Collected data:
----
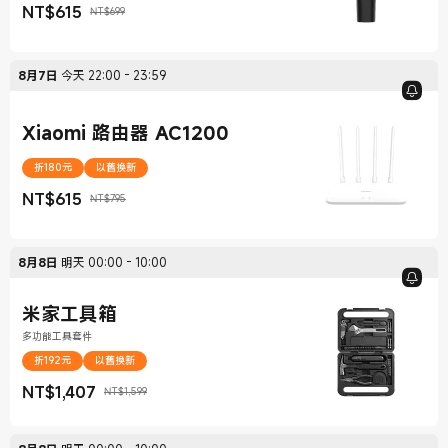
NT$
615
NT$699
現價 NT$615
銷售價格 NT$699
8月7日
今天
22:00
-
23:59
Xiaomi 路由器 AC1200
折180元
以舊換新
NT$
615
NT$795
現價 NT$615
銷售價格 NT$795
8月8日
明天
00:00
-
10:00
米家工具箱
多功能工具套件
折192元
以舊換新
NT$
1,407
NT$1,599
現價 NT$1,407
銷售價格 NT$1,599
----
What you return must match the records line for line, with the pictures left out.

NT$
615
NT$699
現價 NT$615
銷售價格 NT$699
8月7日
今天
22:00
-
23:59
Xiaomi 路由器 AC1200
折180元
以舊換新
NT$
615
NT$795
現價 NT$615
銷售價格 NT$795
8月8日
明天
00:00
-
10:00
米家工具箱
多功能工具套件
折192元
以舊換新
NT$
1,407
NT$1,599
現價 NT$1,407
銷售價格 NT$1,599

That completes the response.